New Treatments in Development

There has been a significant increase in research funding and clinical trials of new therapeutics for people with DLB, including growth in trials of potentially disease-modifying drugs.²⁵ In the United States, the Lewy Body Dementia Association (LBDA) initiated the LBDA Research Centers of Excellence program to build a well-characterized, nationwide network of individuals with DLB for rapid recruitment into therapeutic trials, and to establish infrastructure for DLB expertise, clinical trial experience, and high-quality data collection at LBDA Research Centers of Excellence sites.²⁶ More information about trials recruiting participants with DLB are available at the LBDA website (https://www.lbda.org) or https://www.clinicaltrials.gov.

Conclusions

People with DLB can be diagnosed accurately with a thorough history, neurologic examination with cognitive testing, and results from ancillary tests, even in prodromal stages.
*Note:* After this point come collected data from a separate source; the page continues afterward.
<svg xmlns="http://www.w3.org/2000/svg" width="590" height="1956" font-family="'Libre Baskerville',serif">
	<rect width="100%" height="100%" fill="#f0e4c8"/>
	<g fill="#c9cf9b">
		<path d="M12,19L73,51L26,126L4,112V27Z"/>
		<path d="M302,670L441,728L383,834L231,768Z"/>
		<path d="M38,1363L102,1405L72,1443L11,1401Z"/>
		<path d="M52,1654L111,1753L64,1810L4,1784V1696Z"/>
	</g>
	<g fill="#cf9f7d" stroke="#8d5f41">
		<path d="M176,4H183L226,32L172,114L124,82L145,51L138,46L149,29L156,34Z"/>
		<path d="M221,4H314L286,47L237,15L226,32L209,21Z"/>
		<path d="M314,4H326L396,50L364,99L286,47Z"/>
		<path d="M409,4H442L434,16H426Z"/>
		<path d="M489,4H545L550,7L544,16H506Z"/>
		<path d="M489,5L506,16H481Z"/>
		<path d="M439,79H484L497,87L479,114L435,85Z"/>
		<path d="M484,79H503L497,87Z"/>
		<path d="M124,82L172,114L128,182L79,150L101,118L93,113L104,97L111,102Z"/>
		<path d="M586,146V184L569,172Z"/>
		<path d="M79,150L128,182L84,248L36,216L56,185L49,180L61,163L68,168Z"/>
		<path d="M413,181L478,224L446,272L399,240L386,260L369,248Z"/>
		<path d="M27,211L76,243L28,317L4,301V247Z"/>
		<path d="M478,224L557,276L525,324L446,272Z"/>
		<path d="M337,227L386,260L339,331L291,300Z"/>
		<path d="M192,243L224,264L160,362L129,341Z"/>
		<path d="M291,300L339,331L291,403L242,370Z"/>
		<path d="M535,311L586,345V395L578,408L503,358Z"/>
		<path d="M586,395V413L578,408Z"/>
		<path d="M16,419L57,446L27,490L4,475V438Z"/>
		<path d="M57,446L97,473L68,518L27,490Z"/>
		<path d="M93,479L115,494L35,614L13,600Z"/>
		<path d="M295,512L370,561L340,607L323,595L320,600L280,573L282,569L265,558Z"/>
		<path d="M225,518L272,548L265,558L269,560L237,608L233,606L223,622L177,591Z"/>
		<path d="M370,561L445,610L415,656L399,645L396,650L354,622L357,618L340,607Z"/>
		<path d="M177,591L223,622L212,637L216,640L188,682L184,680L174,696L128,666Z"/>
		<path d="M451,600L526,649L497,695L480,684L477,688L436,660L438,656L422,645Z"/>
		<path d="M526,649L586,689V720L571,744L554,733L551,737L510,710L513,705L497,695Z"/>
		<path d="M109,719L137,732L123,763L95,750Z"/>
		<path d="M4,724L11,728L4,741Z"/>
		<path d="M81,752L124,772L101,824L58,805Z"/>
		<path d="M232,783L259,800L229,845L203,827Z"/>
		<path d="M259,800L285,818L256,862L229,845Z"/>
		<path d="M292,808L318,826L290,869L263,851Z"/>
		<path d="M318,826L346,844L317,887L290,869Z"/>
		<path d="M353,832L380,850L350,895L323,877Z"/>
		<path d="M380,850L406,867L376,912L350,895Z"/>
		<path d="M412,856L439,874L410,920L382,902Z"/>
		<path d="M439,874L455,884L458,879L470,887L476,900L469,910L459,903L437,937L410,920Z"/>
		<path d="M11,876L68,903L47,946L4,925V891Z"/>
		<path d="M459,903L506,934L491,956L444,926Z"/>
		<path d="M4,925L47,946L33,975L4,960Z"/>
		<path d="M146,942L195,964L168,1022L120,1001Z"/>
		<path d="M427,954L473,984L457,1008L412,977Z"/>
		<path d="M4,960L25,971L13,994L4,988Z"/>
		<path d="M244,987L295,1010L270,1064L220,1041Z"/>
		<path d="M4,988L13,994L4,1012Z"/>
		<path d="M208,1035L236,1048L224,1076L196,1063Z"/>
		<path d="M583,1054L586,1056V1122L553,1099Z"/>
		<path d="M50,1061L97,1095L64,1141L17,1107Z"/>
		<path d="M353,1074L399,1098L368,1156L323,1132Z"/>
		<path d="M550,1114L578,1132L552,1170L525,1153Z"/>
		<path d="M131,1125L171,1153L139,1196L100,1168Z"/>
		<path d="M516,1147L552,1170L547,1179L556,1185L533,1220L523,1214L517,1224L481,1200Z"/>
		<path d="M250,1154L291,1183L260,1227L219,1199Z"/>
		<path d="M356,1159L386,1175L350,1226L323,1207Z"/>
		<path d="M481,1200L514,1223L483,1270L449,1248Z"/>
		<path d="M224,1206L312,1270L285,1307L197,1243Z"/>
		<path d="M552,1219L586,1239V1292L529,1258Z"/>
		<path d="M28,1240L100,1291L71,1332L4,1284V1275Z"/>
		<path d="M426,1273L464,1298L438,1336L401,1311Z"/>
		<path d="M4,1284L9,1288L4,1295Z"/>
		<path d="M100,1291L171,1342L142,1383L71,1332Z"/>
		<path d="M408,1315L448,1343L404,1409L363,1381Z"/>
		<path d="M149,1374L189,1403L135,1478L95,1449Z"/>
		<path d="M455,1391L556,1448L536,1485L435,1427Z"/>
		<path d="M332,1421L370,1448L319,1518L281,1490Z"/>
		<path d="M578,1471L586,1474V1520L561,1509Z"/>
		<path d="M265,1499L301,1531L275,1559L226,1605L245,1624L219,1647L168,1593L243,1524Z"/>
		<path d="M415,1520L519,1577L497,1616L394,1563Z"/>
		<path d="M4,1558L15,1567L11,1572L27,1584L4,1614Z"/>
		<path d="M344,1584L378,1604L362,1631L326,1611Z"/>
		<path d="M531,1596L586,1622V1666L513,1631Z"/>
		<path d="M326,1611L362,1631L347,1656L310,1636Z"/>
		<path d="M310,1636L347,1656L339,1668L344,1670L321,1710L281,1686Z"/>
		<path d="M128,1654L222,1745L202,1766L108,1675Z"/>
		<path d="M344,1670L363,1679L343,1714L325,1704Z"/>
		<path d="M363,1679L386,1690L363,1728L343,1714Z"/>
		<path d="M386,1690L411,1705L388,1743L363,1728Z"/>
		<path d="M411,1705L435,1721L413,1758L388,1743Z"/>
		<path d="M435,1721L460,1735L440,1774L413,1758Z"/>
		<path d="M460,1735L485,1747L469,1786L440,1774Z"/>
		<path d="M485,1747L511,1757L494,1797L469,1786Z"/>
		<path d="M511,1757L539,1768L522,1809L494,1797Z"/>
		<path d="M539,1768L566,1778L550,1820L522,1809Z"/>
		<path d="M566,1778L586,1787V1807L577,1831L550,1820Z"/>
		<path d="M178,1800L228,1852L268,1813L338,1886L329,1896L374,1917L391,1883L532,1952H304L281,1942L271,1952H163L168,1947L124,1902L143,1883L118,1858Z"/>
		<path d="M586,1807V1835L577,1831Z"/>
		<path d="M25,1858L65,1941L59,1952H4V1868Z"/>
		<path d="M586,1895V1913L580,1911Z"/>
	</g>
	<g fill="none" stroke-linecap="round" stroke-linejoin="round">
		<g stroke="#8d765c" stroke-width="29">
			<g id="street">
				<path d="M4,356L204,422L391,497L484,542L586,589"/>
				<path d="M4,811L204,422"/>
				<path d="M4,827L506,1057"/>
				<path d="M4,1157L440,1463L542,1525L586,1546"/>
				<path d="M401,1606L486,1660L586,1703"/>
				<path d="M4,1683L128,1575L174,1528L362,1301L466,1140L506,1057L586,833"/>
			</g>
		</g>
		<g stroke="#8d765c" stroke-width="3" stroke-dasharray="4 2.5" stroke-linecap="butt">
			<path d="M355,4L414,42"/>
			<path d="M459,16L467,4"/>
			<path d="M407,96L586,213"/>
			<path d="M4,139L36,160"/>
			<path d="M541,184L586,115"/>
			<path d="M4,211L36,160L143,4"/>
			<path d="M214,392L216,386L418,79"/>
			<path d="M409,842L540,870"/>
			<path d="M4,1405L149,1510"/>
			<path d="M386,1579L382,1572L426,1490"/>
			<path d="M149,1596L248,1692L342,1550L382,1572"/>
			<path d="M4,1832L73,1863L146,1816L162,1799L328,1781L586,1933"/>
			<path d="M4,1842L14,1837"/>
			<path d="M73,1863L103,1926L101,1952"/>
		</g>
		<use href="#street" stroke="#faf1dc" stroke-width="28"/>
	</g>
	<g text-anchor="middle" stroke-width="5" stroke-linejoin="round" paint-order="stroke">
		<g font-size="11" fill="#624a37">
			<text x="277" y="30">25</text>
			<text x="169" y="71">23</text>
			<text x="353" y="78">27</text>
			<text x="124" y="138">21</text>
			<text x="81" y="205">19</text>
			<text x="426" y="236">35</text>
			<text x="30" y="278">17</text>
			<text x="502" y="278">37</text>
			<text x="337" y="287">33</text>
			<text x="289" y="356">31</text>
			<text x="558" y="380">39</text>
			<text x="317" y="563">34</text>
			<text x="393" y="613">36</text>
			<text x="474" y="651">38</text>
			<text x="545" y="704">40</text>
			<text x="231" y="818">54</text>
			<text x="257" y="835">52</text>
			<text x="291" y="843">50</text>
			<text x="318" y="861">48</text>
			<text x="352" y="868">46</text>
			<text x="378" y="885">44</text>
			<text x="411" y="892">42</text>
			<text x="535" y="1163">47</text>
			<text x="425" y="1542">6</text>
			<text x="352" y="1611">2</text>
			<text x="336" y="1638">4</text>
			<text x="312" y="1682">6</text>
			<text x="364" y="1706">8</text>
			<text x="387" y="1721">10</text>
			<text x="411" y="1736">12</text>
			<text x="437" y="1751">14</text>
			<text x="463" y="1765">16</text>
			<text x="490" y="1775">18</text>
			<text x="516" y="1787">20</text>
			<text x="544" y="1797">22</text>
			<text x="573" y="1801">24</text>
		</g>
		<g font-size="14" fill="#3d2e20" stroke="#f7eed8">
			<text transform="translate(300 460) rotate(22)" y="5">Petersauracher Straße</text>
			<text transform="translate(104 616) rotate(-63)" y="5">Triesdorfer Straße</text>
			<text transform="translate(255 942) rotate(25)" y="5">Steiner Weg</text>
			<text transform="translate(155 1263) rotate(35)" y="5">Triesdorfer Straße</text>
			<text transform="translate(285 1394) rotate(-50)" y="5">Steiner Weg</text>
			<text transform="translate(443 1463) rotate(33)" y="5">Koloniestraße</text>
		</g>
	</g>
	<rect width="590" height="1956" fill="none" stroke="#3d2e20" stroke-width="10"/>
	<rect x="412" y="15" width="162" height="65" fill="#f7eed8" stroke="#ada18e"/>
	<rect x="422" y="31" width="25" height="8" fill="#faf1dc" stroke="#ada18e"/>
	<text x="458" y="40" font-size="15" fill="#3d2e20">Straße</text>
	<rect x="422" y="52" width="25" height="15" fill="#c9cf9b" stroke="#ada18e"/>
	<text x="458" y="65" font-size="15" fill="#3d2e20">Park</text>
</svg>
Disease-specific biomarkers for Lewy body pathology are becoming available, but remain to be validated for diagnosis and staging of DLB. Effective medications are available for treatment of DLB symptoms, including cognitive, neuropsychiatric, motor, autonomic, and sleep disorder symptoms. A growing number of clinical trials including potential disease-modifying treatments for DLB offer hope for more effective treatment, and perhaps prevention, in the future.